Souvenirs du Chinon Engineer Depot ...

A la fin de la deuxième guerre mondiale débute la "guerre froide", période de tension entre l'Est et l'Ouest, qui amène les forces de l'OTAN à se doter des moyens matériels nécessaires pour résister à une éventuelle agression de l'URSS. C'est dans ce contexte que de nombreuses bases furent créées en France, dont le Depot Activity de Chinon.
Les américains séjourneront ç St Benoit de 1951 à 1967 et de nombreux bénédictins ou habitants des communes voisines trouvèrent un emploi auprès de l'US Army. Ils furent environ 1000 civils français à travailler aux côtés des 1500 militaires dans de multiples spécialités administratives ou techniques.

Liliane Marolleau est l'une de ces femmes et hommes ayant participé à cette aventure. Secrétaire au Headquarters (QG) du Chinon Engineer Depot, elle a travaillé durant 7 ans au camp, de 1960 jusqu'au jour du départ des forces US en 1967. Elle garde un souvenir impérissable de cette période de sa vie et conserve encore précieusement de nombreux documents et photos d'époque
Liliane aime à se souvenir comment elle vivait aux côtés des militaires US, dans un luxe et une modernité qu'elle n'avait jusqu'alors pas imaginés. Elle parle de bâtiments neufs, d'un confort exceptionnel et dotés de toutes les commodités, ainsi que de bureaux spacieux équipés machines à écrire ultra-modernes et de lampes à néons (inconnues auparavant en France). Ayant quelques notions d'anglais, elle suivit des cours de sténo anglaise et obtint un poste de secrétaire, ce qui l'amena à être l'interface entre l'armée américaine et l'administration française. Elle se souvient alors de son salaire, qui pour l'époque était très enviable (elle débute à 270 francs pour terminer à 1000 francs par mois, 7 ans plus tard) et de ses fiches de notation dignes de nos processus qualité actuels...

Liliane se rappelle surtout d'une organisation toute militaire, sans faille, bien en avance sur les méthodes de travail françaises. Son secrétariat avait la responsabilité de la rédaction d'un journal interne, le "Daily bulletin". Le sens du détail de cette organisation, associé à une mise en œuvre de moyens énormes, démontrait la modernité et la supériorité de cette armée américaine.
Pour l'anecdote, Liliane se rappelle de l'existence d'une boîte à suggestions sur le camp. Elle confie aussi qu'un jour l'officier commandant le camp avait proposé à la commune de St Benoit de construire un réseau d'assainissement collectif au bourg du village ... mais que cette offre gracieuse fut déclinée par le conseil municipal de l'époque, on ne sait pour quelle raison.
Liliane raconte encore qu'elle empruntait, pour se rendre à son travail, l'un des nombreux bus de ramassage, partant de Tours et Richelieu, spécialement mis à disposition des employés français du camp.

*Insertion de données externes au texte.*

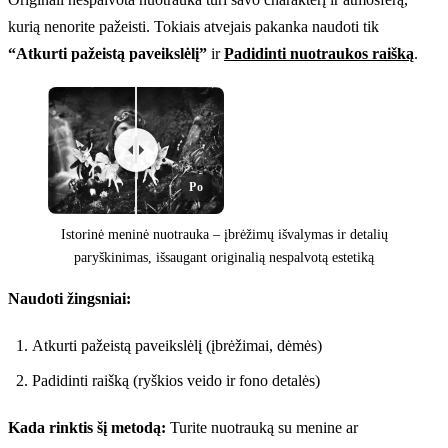
kurią nenorite pažeisti. Tokiais atvejais pakanka naudoti tik
“Atkurti pažeistą paveikslėlį”
ir
Padidinti nuotraukos raišką
.
Po
Istorinė meninė nuotrauka – įbrėžimų išvalymas ir detalių
paryškinimas, išsaugant originalią nespalvotą estetiką
Naudoti žingsniai:
Prieš
Atkurti pažeistą paveikslėlį (įbrėžimai, dėmės)
Padidinti raišką (ryškios veido ir fono detalės)
Kada rinktis šį metodą:
Turite nuotrauką su menine ar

Elle décrit ensuite une base militaire au fonctionnement autonome, avec sa propre banque, son école, son hôpital, son cinéma, son bowling et son supermarché (autres nouveautés importées des USA) ainsi que sa propre police. La MP (Military Police) était redoutée des soldats américains ainsi que des civils français. Elle pouvait effectuer des patrouilles en ville à Chinon, tout particulièrement les jours de paye de la solde "pay day". A ces occasions les bars de la ville étaient toujours remplis de militaires ayant quelque fois besoin d'être remis dans le droit chemin... manu militari !
Liliane se souvient aussi des fêtes et cérémonies organisées, toujours dans la plus pure tradition américaine, par les soldats auxquelles les personnels civils du camp étaient conviés et de l'opulence des repas proposés. Elle évoque le mess avec son self service (encore une nouveauté troublante pour les français) et le "coffee truck" qui parcourait le camp pour distribuer son café délavé.

Liliane avait 18 ans quand elle a été embauchée au et comme elle le dit "elle aurait bien aimé y faire toute sa carrière". Cinquante ans après, elle habite toujours dans la région et reste en contact avec d'anciennes collègues. L'une d'entre elle était opératrice téléphonique et travaillait en équipe 7 jours sur 7 et 24 heures sur 24. Une autre était secrétaire et vit aujourd'hui en Israël. Elle reste aussi en relation avec d'anciens militaires américains qui sont devenus ses amis et lui rendent visite régulièrement.
Liliane Marolleau a toujours le regard tourné vers les USA, elle est membre d'une association (aujourd'hui en sommeil) d'anciens employés du camp américain et souhaite toujours faire vivre le souvenir de cette époque heureuse.